Freshmen: Worried You Picked the Wrong College?

Should I stay or should I go? That's the question on the minds of many college students this holiday season. As they return home to be with family and friends over winter break, many students are thinking about whether they are happy with their school. Learn 10 questions that can be helpful in gauging whether a college is a good fit.

By Douglas Fehlen

tips for changing colleges

1. Do academics meet your expectations?

Academics were likely a primary factor in choosing a college, and they may be a source of dissatisfaction now. Maybe the courses you're interested in haven't been offered. Classes might seem too easy so that you feel unchallenged. In considering academics, keep in mind that many general ed courses are similar between institutions. Most important to evaluate are courses in your major.

2. Are you satisfied with faculty members and university officials?

Closely intertwined with a school's academics is instructor quality. You might feel that courses are poorly taught, or that professors, teaching assistants and advisors are unresponsive. You may also feel support lacking from administrative officials when it comes to non-academic matters. An institution is largely made of the people who operate it. You should have faith that they are competent and helpful.

3. Do you like where the school is located?

This question can be tricky because many factors can make a location seem undesirable. Perhaps you feel you're too far from family and friends. (Many experts caution against attending a school solely based on its proximity to home.) Maybe you're a city person who feels bored on a rural campus. Whatever the case, being happy with where you live is an important aspect of your well being.

4. How's your social life?

Another important quality-of-life factor is your social life on campus. Having at least a couple friends at college is important, and hopefully you have a wider network. Not having any friends can indicate that your values aren't especially well represented in a school's student body. Without friends on campus, school can be very difficult - especially if you are studying far away from home.

5. Are you involved in extracurricular activities at school?

Related to the 'friend factor' is your level of activity at college. Maybe you don't feel an institution features extracurricular activities that match your interests. Or these activities might be offered - through student clubs, intramural leagues or community courses - but student interest is low. It can be hard to feel comfortable if you feel a school lacks campus pursuits or events that are appealing to you.

6. Can you afford your school?

College costs are rising dramatically at institutions throughout the U.S. Students are taking on greater levels of debt, and many have to work long hours to afford school. If you're worried about the amount of college debt you're taking on or are overburdened with a job, you may want to consider other postsecondary options. Perhaps there is a comparable school that is cheaper or that would offer more aid.

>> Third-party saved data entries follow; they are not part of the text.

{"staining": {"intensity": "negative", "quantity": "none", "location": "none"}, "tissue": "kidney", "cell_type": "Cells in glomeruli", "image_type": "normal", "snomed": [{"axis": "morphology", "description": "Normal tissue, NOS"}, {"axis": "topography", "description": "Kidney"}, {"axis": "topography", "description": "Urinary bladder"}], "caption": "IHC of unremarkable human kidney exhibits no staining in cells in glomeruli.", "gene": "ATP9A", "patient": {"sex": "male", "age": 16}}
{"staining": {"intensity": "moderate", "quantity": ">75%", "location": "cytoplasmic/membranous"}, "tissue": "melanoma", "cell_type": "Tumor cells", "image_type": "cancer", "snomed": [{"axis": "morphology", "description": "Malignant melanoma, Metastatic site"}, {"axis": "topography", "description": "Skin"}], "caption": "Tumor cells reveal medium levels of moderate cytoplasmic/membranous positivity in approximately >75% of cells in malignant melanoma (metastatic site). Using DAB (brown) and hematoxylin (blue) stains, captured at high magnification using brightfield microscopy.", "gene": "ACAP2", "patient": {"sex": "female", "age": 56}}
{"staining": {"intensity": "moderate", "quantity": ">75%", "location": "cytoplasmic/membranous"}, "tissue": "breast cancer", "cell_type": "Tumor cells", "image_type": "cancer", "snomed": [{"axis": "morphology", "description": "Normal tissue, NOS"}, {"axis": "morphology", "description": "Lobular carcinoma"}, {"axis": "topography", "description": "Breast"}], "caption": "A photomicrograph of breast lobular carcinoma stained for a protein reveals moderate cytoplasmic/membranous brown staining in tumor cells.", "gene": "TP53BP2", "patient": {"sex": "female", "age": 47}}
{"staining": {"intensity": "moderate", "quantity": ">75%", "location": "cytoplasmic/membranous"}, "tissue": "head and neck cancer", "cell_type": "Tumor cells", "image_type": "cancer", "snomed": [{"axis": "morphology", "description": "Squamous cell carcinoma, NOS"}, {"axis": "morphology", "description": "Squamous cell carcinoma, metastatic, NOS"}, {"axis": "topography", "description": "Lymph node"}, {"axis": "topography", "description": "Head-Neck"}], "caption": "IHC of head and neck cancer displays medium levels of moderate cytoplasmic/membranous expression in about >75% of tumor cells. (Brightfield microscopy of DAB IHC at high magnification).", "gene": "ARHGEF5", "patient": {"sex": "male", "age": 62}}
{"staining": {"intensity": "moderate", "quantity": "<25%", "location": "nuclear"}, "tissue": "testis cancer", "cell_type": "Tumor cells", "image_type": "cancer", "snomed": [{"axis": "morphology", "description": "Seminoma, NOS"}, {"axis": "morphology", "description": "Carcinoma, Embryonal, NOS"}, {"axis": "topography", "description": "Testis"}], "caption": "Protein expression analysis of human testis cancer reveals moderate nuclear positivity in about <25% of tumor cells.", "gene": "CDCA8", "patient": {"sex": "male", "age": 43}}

7. Do you have a specialized major?

Getting back to academics, you might have a specialized major it would be best to pursue at a different school. Students often don't choose a major until their second year of school. You might find yourself in a position where the school you initially chose just isn't a good fit for the academic goals you now have. Maybe a school doesn't have the major, or stronger programs are available elsewhere.

8. Are you facing any extenuating circumstances?

Students change schools for many reasons. For some, it's a major life event that is the impetus. Perhaps a difficult family situation makes it important for you to attend a college that's closer to home. That same idea might apply if you have a health condition or face other circumstances that make it hard to be away from your support network of family members and friends.

9. Do you feel like you're just going through the motions?

Some students feel ambivalent about college. Perhaps they started out enthusiastically, but their experience has caused them to lose heart. If this sounds like you, it's possible a different institution could rekindle the fire. Bear in mind, though, that individuals for whom college was just the 'next thing to do' after high school may be ready for a pursuit outside of higher education.

10. Do you genuinely believe a change is right for you?

Transferring to a different college can be time consuming and difficult. Credits may not fully transfer to another institution. You might have to incur additional tuition costs and push back your graduation date. For these and other reasons it is important to feel confident in your decision to attend another school. You don't want to go through all the trouble only to one day regret your decision.